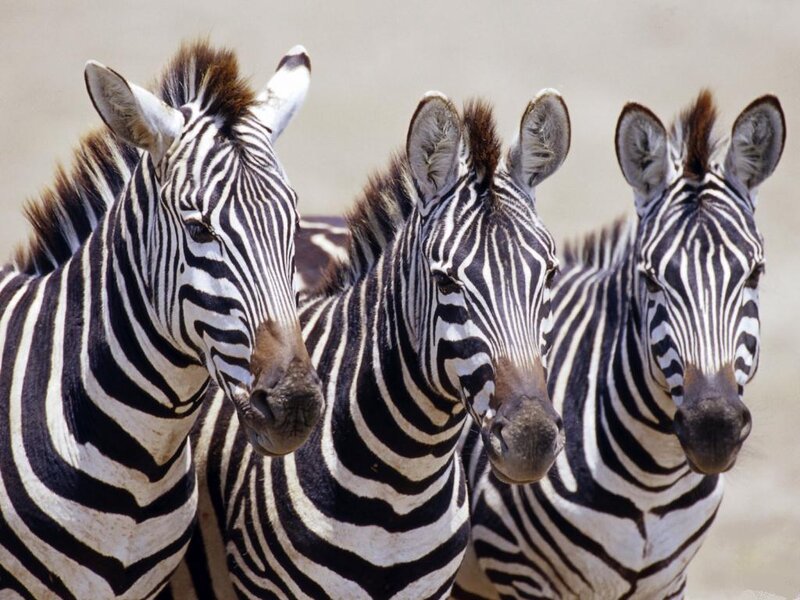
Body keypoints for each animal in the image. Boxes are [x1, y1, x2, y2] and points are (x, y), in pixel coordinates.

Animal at [452, 91, 786, 599]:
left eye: (754, 274)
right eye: (651, 279)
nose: (713, 429)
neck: (653, 478)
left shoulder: (668, 583)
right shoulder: (521, 574)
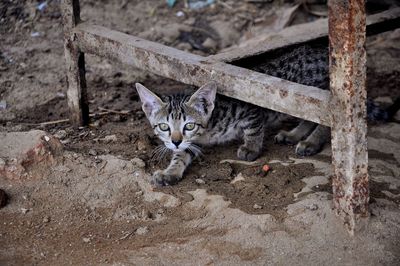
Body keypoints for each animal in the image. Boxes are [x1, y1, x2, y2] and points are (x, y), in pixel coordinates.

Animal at [136, 45, 398, 187]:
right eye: (164, 127)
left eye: (188, 125)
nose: (175, 140)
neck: (209, 127)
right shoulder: (189, 143)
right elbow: (182, 155)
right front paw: (170, 172)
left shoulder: (250, 108)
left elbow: (253, 129)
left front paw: (250, 148)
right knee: (307, 118)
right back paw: (293, 134)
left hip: (319, 97)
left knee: (324, 123)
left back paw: (311, 142)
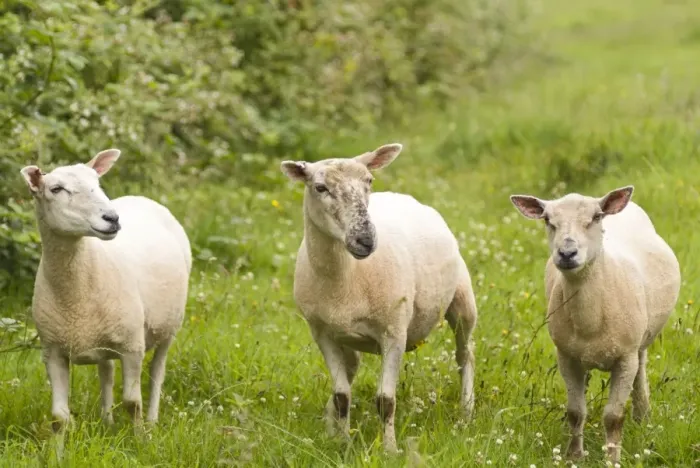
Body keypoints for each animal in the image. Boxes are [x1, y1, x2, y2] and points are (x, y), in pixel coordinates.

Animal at [20, 149, 191, 430]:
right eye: (56, 189)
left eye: (97, 183)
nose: (112, 218)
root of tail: (141, 198)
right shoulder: (53, 351)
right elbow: (59, 417)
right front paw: (59, 445)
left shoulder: (133, 346)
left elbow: (133, 403)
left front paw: (140, 438)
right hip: (103, 336)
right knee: (107, 372)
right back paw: (107, 421)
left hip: (169, 326)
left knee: (157, 372)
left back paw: (152, 421)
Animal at [280, 143, 478, 453]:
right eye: (320, 187)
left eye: (369, 181)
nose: (365, 239)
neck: (346, 279)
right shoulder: (322, 334)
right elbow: (341, 396)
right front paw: (342, 441)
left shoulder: (394, 333)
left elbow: (386, 401)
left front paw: (390, 449)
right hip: (344, 336)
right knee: (351, 369)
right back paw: (331, 425)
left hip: (462, 300)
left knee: (465, 354)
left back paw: (466, 411)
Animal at [510, 186, 680, 464]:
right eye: (548, 220)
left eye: (596, 217)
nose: (567, 253)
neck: (589, 318)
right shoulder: (566, 356)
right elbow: (575, 411)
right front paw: (573, 456)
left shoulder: (625, 357)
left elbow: (613, 417)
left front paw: (612, 459)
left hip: (640, 340)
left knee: (641, 370)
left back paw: (642, 415)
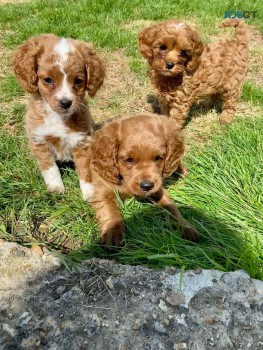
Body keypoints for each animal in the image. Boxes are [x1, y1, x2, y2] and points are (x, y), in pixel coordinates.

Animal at [12, 34, 105, 200]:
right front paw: (56, 188)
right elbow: (50, 168)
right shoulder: (39, 140)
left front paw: (90, 194)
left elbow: (85, 170)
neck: (58, 118)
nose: (65, 102)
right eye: (48, 80)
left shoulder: (82, 141)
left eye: (78, 81)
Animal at [85, 114, 199, 246]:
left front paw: (186, 226)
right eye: (128, 160)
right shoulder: (102, 193)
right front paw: (112, 232)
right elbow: (110, 212)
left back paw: (182, 171)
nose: (147, 186)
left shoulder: (158, 189)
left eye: (158, 158)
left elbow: (171, 208)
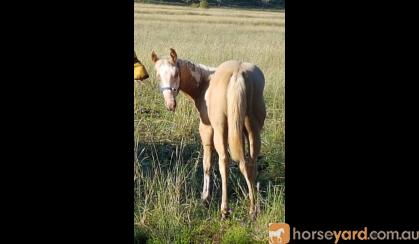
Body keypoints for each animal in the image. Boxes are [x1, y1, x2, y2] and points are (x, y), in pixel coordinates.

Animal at [153, 48, 268, 219]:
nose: (170, 104)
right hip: (253, 130)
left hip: (221, 130)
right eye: (158, 76)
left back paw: (224, 209)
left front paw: (205, 198)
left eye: (176, 74)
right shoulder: (240, 133)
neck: (204, 84)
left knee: (224, 161)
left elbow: (207, 163)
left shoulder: (207, 129)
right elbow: (243, 162)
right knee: (250, 162)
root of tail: (238, 73)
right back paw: (254, 209)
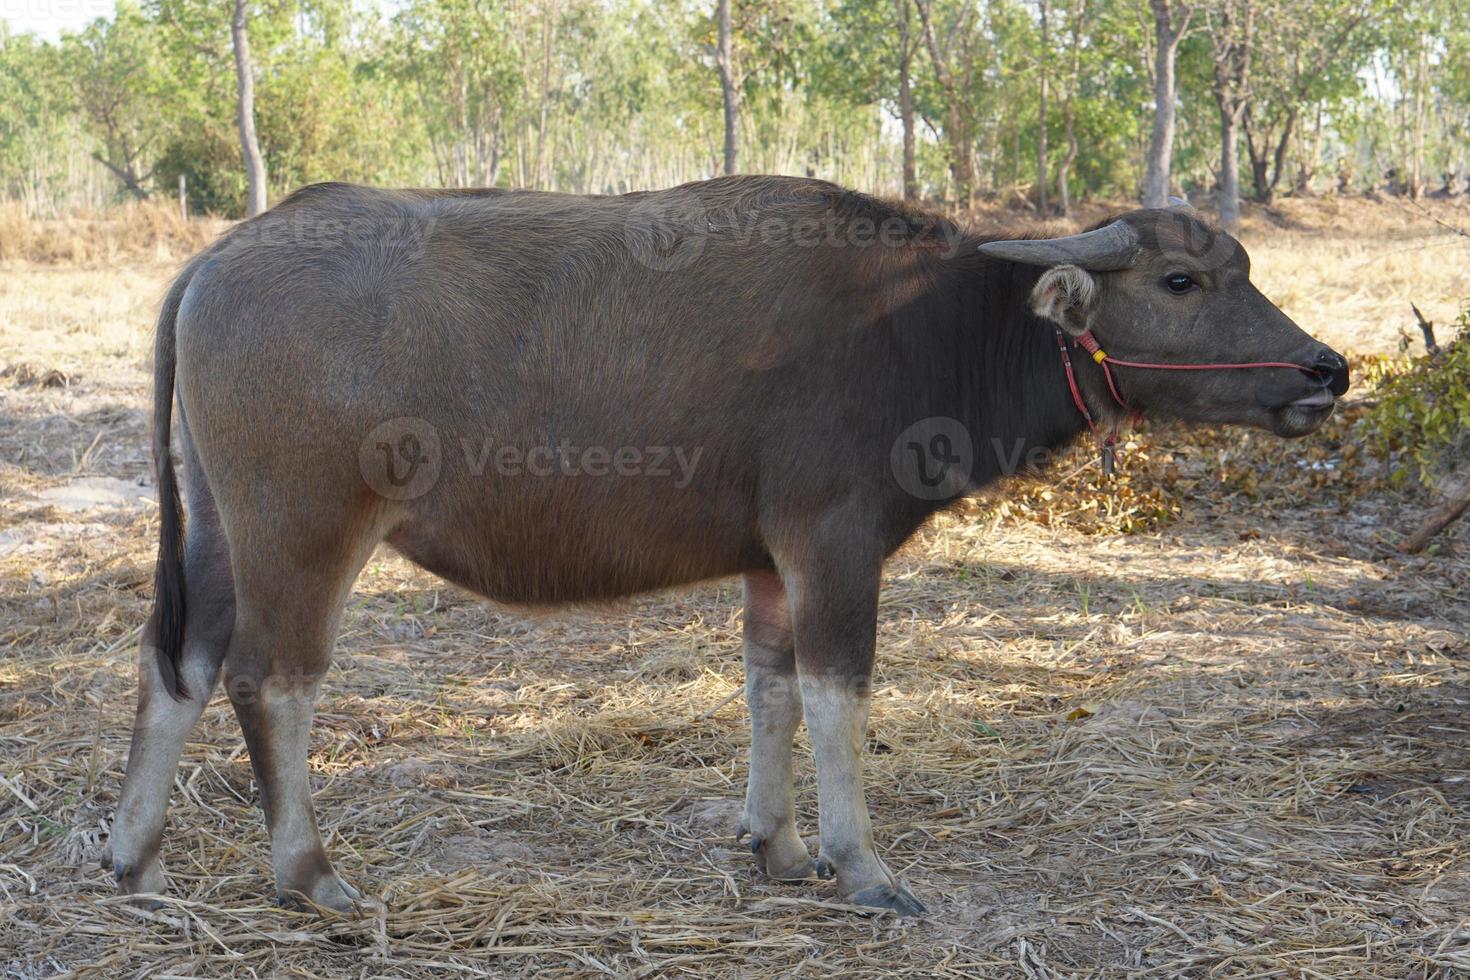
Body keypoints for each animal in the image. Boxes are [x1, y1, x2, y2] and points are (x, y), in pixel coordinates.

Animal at [108, 174, 1346, 910]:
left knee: (181, 664)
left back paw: (135, 848)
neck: (926, 325)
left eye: (1240, 271)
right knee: (273, 679)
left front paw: (777, 841)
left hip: (219, 526)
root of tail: (216, 259)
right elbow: (839, 696)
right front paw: (862, 862)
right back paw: (307, 869)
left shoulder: (768, 564)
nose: (1326, 369)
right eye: (1183, 280)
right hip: (303, 531)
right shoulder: (834, 543)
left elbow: (769, 689)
┄┄┄┄┄┄┄┄┄┄┄┄┄┄┄┄┄┄┄┄
#### Task brief:
From the first line to the last, reproduce the listing above exactly, leaving the pictures out.

#### Response:
Body keypoints for each animal in the image. Boxes are [x1, y1, x2, y2] and points are (x, y), in pixel coordinates.

Animal at [452, 91, 786, 599]:
left eye: (754, 274)
right eye: (651, 279)
nose: (713, 429)
neck: (653, 478)
left shoulder: (668, 583)
right shoulder: (521, 574)
Body keypoints for each animal in the image. Boxes are [x1, y1, x2, y2] and points are (x, y), in pixel coordinates.

Animal at [136, 45, 398, 187]:
right eye: (164, 127)
left eye: (188, 125)
nose: (175, 140)
neck: (209, 127)
right shoulder: (189, 143)
right elbow: (182, 155)
right front paw: (170, 172)
left shoulder: (250, 108)
left elbow: (253, 129)
left front paw: (250, 148)
right knee: (307, 118)
right back paw: (293, 134)
left hip: (319, 97)
left knee: (324, 123)
left back paw: (311, 142)
Body keypoints for each animal in the image. Boxes are [x1, y1, x2, y2] and points are (x, y), in pixel coordinates.

Animal at [20, 149, 191, 430]:
right eye: (56, 189)
left eye: (97, 183)
nose: (112, 218)
root of tail: (141, 198)
right shoulder: (53, 351)
right elbow: (59, 417)
right front paw: (59, 445)
left shoulder: (133, 346)
left elbow: (133, 403)
left front paw: (140, 438)
right hip: (103, 336)
right knee: (107, 372)
right back paw: (107, 421)
left hip: (169, 326)
left knee: (157, 372)
left back paw: (152, 421)
Animal at [280, 143, 478, 453]:
right eye: (320, 187)
left eye: (369, 181)
nose: (365, 239)
neck: (346, 279)
right shoulder: (322, 334)
right elbow: (341, 396)
right front paw: (342, 441)
left shoulder: (394, 333)
left elbow: (386, 401)
left front paw: (390, 449)
right hip: (344, 336)
right knee: (351, 369)
right back paw: (331, 425)
left hip: (462, 300)
left knee: (465, 354)
left back paw: (466, 411)
Animal at [510, 186, 680, 464]:
right eye: (548, 220)
left eye: (596, 217)
nose: (567, 253)
neck: (589, 318)
right shoulder: (566, 356)
right elbow: (575, 411)
right front paw: (573, 456)
left shoulder: (625, 357)
left elbow: (613, 417)
left front paw: (612, 459)
left hip: (640, 340)
left knee: (641, 370)
left back paw: (642, 415)
Body keypoints for each animal in the image. Boxes are [x1, y1, x2, y2] and points are (x, y), in pixel coordinates.

Animal at [12, 34, 105, 200]:
right front paw: (56, 188)
right elbow: (50, 168)
right shoulder: (39, 140)
left front paw: (90, 194)
left elbow: (85, 170)
neck: (58, 118)
nose: (65, 102)
right eye: (48, 80)
left shoulder: (82, 141)
left eye: (78, 81)
Animal at [85, 114, 199, 246]:
left front paw: (186, 226)
right eye: (128, 160)
right shoulder: (102, 193)
right front paw: (112, 232)
right elbow: (110, 212)
left back paw: (182, 171)
nose: (147, 186)
left shoulder: (158, 189)
left eye: (158, 158)
left elbow: (171, 208)
Body keypoints for each animal in the image. Boxes are [x1, y1, x2, y2] and points are (x, y), in pixel coordinates.

Animal at [153, 48, 268, 219]:
nose: (170, 104)
right hip: (253, 130)
left hip: (221, 130)
right eye: (158, 76)
left back paw: (224, 209)
left front paw: (205, 198)
left eye: (176, 74)
right shoulder: (240, 133)
neck: (204, 84)
left knee: (224, 161)
left elbow: (207, 163)
left shoulder: (207, 129)
right elbow: (243, 162)
right knee: (250, 162)
root of tail: (238, 73)
right back paw: (254, 209)
Body keypoints for each animal in the image. Boxes are [x1, y1, x2, y2] and points are (x, y), in pixel coordinates.

Animal at [108, 174, 1346, 910]:
left knee: (181, 664)
left back paw: (135, 848)
neck: (926, 325)
left eye: (1240, 271)
right knee: (273, 679)
left front paw: (777, 841)
left hip: (219, 526)
root of tail: (216, 259)
right elbow: (839, 696)
right front paw: (862, 862)
right back paw: (307, 869)
left shoulder: (768, 564)
nose: (1326, 369)
right eye: (1183, 280)
right hip: (303, 531)
right shoulder: (834, 543)
left elbow: (769, 689)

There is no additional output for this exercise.